In this case, a court ruled that Akorn’s assurances to Fresenius that it was in compliance with its regulatory obligations were inaccurate. He also found that Akorn covered up facts about his deteriorating performance that emerged in the whistleblowers’ allegations.
Legal experts dismissed the idea that inaccurate spam account numbers would amount to an EAW for Twitter on the same level as the issues plaguing Akorn.
“If the case goes to court, Musk bears the burden of proving that it’s more likely than not that the spam account numbers were not only wrong, but were so wrong that it will have an effect significant impact on Twitter’s revenue going forward,” said Ann Lipton, associate dean for faculty research at Tulane Law School.
Musk also claimed that Twitter violated their agreement by firing two key high-ranking employees, its chief product officer and chief consumer officer, without his consent, as required by their contract.
“That’s probably the only claim that has a buy,” said Brian Quinn, a professor at Boston College Law School, but added that he didn’t think the layoffs were serious enough to affect Twitter’s business.
In 2020, the Delaware court allowed South Korea’s Mirae Asset Capital Co to walk away from a $5.8 billion luxury hotel contract because the pandemic caused the seller, Anbang Insurance Group of China, to change its ordinary hotel operations.

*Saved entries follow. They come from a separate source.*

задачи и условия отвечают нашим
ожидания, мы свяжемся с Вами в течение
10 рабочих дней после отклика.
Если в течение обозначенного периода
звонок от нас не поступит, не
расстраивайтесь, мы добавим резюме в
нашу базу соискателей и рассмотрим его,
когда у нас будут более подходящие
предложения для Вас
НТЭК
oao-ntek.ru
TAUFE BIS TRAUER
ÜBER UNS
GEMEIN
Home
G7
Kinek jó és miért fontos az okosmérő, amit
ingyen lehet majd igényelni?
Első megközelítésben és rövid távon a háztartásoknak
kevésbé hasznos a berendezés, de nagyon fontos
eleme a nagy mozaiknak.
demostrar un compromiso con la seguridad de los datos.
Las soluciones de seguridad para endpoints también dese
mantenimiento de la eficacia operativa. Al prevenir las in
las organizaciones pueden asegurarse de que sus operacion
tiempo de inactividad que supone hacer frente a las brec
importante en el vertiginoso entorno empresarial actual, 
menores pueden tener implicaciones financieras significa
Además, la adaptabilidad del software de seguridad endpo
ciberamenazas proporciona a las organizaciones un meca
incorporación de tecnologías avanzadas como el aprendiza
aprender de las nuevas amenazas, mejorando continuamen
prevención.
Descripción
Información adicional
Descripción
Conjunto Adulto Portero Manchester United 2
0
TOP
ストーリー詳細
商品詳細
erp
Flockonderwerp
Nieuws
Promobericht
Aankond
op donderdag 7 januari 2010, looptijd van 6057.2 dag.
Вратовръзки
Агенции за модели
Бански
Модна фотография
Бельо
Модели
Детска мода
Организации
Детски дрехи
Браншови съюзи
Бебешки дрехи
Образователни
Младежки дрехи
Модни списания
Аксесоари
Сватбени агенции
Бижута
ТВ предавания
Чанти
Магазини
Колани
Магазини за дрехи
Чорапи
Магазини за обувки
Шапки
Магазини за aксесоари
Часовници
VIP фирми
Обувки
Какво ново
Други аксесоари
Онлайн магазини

SETTLEMENT RATHER THAN DISPUTE UNTIL THE END
Most of the time, the courts rule in favor of the target companies and order the acquirers to complete their transactions – a legal remedy known as “specific performance”.
In 2001, for example, Tyson Foods, America’s largest chicken processor, decided it no longer wanted to buy the largest meat packer, IBP Inc. A judge ordered the deal closed.
However, many companies choose to settle with their acquirers to put an end to the uncertainty about their future which can weigh on their employees, customers and suppliers.
This happened more frequently when the COVID-19 pandemic broke out in 2020 and caused a global economic shock. In one case, French retailer LVMH (LVMH.PA) threatened to walk away from a deal with Tiffany & Co. The US jewelry retailer agreed to drop the acquisition price from $425 million to $15.8 billion. dollars.
Simon Property Group Inc (SPG.N), the largest operator of shopping centers in the United States, has managed to reduce the purchase price of a majority stake in rival Taubman Centers Inc by 18%, to 2.65 billions of dollars.
Other companies let acquirers walk away in exchange for financial compensation. That includes medical technology company Channel Medsystems Inc, which sued Boston Scientific Corp (BSX.N) for trying to pull out of their $275 million deal. In 2019, a judge ruled the deal should go through, and Boston Scientific paid Channel Medsystems an undisclosed settlement.